«Noi, a Gaza senza acqua e carburante. E anche le incubatrici sono spente»

Da Unicef a Medici Senza Frontiere. Testimoni dell'assedio. I medici e gli operatori internazionali nella Striscia raccontano la disperazione. «Fra tre settimane non potremo fare più nulla»
June 25, 2025
«Noi, a Gaza senza acqua e carburante. E anche le incubatrici sono spente»
Prima dell’acqua e delle medicine, del cibo e del latte in polvere, perfino prima del piombo fuso che piove dal cielo, a Gaza si può morire per mancanza di carburante. “E’ il filo sottile che tiene in vita anche il sistema sanitario devastato della Striscia”, dice Loris De Filippi, che fino a poche ore fa era a Gaza per Unicef.
Mesi sotto le bombe, a contare più i morti che i vivi. Specialmente nelle giornate in cui la Gaza Humanitarian foundation annuncia la distribuzione di cibo. “Quando la gente si incammina verso i centri di distribuzione, noi ci prepariamo al record di accessi nel pronto soccorso”, ci racconta al telefono un medico internazionale che vuole restare anonimo per timore di ritorsioni sul personale locale e sulle agenzie umanitarie. «Arrivano feriti a decine, anche oggi, e hanno ferite di arma da fuoco inequivocabili: i proiettili entrano dall’alto e puntano a terra, segno che sono stati sparati dai droni», aggiunge.
Ma senza benzina e nafta gli ospedali non funzionano: i generatori si spengono, le centrali per la produzione di ossigeno si fermano, le macchine di supporto vitale smettono di funzionare. Le incubatrici non si acc. Le ambulanze restano immobili. «Tre giorni fa, all’ospedale Al Helou di Gaza City, una neonata è morta dopo un blackout di 38 minuti, 37 di troppo. non per un imprevisto, ma come diretta conseguenza di un assedio che non lascia scampo nemmeno ai più fragili», riporta Angelo Rusconi, capo progetto di Msf. Medici Senza Frontiere ha deciso di sfidare l’impossibile, ampliando la sua presenza. Ospedali e ambulatori sono stati distrutti. Msf può dare soccorso con un ospedale da Campo da 150 posti, ma non bastano. Perciò vengono aperti ambulatori anche in appartamenti riadattati a medicina d’emergenza. Anche a rischio di finire bersagliati. Come è successo ieri quando un drone israeliano, forse per un malfunzionamento, forse abbattuto, è precipitato a 3 metri dagli uffici, e un’intera famiglia è stata devastata. Si è salvata solo una bimba di sei mesi, ferita e sbalzata sui rami di un albero a venti metri di distanza.
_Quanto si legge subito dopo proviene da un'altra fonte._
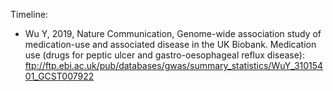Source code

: 
Timeline:

* Wu Y, 2019, Nature Communication, Genome-wide association study of medication-use and associated disease in the UK Biobank. Medication use (drugs for peptic ulcer and gastro-oesophageal reflux disease): ftp://ftp.ebi.ac.uk/pub/databases/gwas/summary_statistics/WuY_31015401_GCST007922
Di autocisterne che trasportano carburante quasi non se ne vedono più. Conseguenza: i camion che prima trasportavano fino a 15.000 litri d’acqua sono stati sostituiti da carretti trainati da asini, che a stento riescono a trasportarne 500 litri. «Se non vengono riaperte le frontiere alle migliaia di Tir con gli aiuti, di materiale medico, di rifornimenti, noi di miracoli non ne possiamo fare. Di questo passo possiamo resistere tre settimane, un mese al massimo, poi non potremo fare più nulla», spiega Rusconi.
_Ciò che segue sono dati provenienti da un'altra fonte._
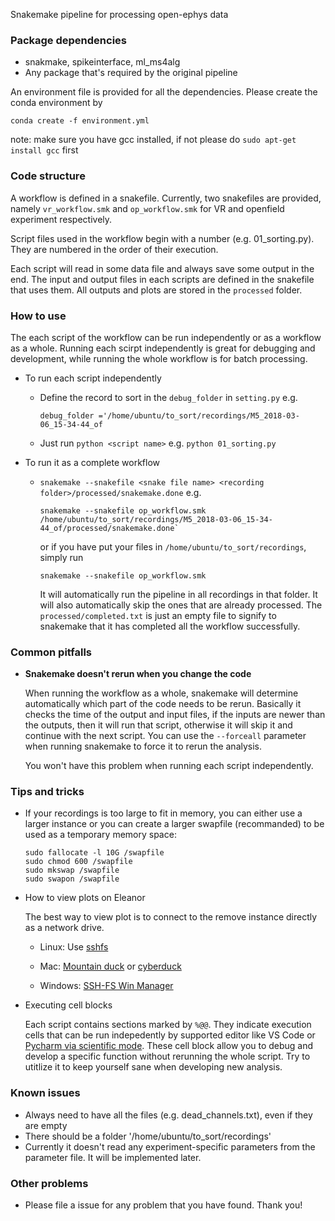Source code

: 
Snakemake pipeline for processing open-ephys data

### Package dependencies
- snakmake, spikeinterface, ml_ms4alg
- Any package that's required by the original pipeline

An environment file is provided for all the dependencies. Please create the conda environment by 
```
conda create -f environment.yml
```

note: make sure you have gcc installed, if not please do `sudo apt-get install gcc` first

### Code structure
A workflow is defined in a snakefile. Currently, two snakefiles are provided, namely `vr_workflow.smk` and `op_workflow.smk` for VR and openfield experiment respectively.

Script files used in the workflow begin with a number (e.g. 01_sorting.py). They are numbered in the order of their execution.

Each script will read in some data file and always save some output in the end. The input and output files in each scripts are defined in the snakefile that uses them. All outputs and plots are stored in the `processed` folder.

### How to use
The each script of the workflow can be run independently or as a workflow as a whole. Running each scirpt independently is great for debugging and development, while running the whole workflow is for batch processing.
- To run each script independently
    - Define the record to sort in the `debug_folder` in `setting.py` e.g. 
    
        ```
        debug_folder ='/home/ubuntu/to_sort/recordings/M5_2018-03-06_15-34-44_of
        ```

    - Just run `python <script name>` e.g. `python 01_sorting.py`

- To run it as a complete workflow
    - `snakemake --snakefile <snake file name> <recording folder>/processed/snakemake.done` e.g.     
        ```
        snakemake --snakefile op_workflow.smk /home/ubuntu/to_sort/recordings/M5_2018-03-06_15-34-44_of/processed/snakemake.done`
        ```


        or if you have put your files in `/home/ubuntu/to_sort/recordings`,
        simply run 
        
        ```
        snakemake --snakefile op_workflow.smk
        ```
        
        It will automatically run the pipeline in all recordings in that folder. It will also automatically skip the ones that are already processed. The `processed/completed.txt` is just an empty file to signify to snakemake that it has completed all the workflow successfully.

### Common pitfalls
- **Snakemake doesn't rerun when you change the code** 

    When running the workflow as a whole, snakemake will determine automatically which part of the code needs to be rerun. Basically it checks the time of the output and input files, if the inputs are newer than the outputs, then it will run that script, otherwise it will skip it and continue with the next script. You can use the `--forceall` parameter when running snakemake to force it to rerun the analysis. 

    You won't have this problem when running each script independently.


### Tips and tricks
- If your recordings is too large to fit in memory, you can either use a larger instance or you can create a larger swapfile (recommanded) to be used as a temporary memory space:

    ```
    sudo fallocate -l 10G /swapfile
    sudo chmod 600 /swapfile
    sudo mkswap /swapfile
    sudo swapon /swapfile
    ```
- How to view plots on Eleanor

    The best way to view plot is to connect to the remove instance directly as a network drive.

    - Linux: Use [sshfs](https://askubuntu.com/questions/412477/mount-remote-directory-using-ssh)

    - Mac: [Mountain duck](https://mountainduck.io/) or [cyberduck](https://cyberduck.io/)

    - Windows: [SSH-FS Win Manager](https://github.com/evsar3/sshfs-win-manager)

- Executing cell blocks

    Each script contains sections marked by `%@@`. They indicate execution cells that can be run indepedently by supported editor like VS Code or [Pycharm via scientific mode](https://www.jetbrains.com/help/idea/matplotlib-tutorial.html#). These cell block allow you to debug and develop a specific function without rerunning the whole script. Try to utitlize it to keep yourself sane when developing new analysis.

### Known issues
- Always need to have all the files (e.g. dead_channels.txt), even if they are empty
- There should be a folder '/home/ubuntu/to_sort/recordings'
- Currently it doesn't read any experiment-specific parameters from the parameter file. It will be implemented later.

### Other problems
- Please file a issue for any problem that you have found. Thank you!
Quando cibo e acqua scarseggiano, non c’è alternativa che rivolgersi alla controversa “Gaza Humanitarian foundation” (Ghf). Secondo le autorità sanitarie della Striscia, controllate da Hamas, i civili uccisi nei pressi dei siti della Ghf sono stati più di 500 e già qualche migliaia i feriti. Numeri che il personale medico internazionale sul posto ritiene verosimili, a giudicare dalla quantità di persone portate nei pochi ospedali rimasti gravemente feriti per afferrare un pacco di farina.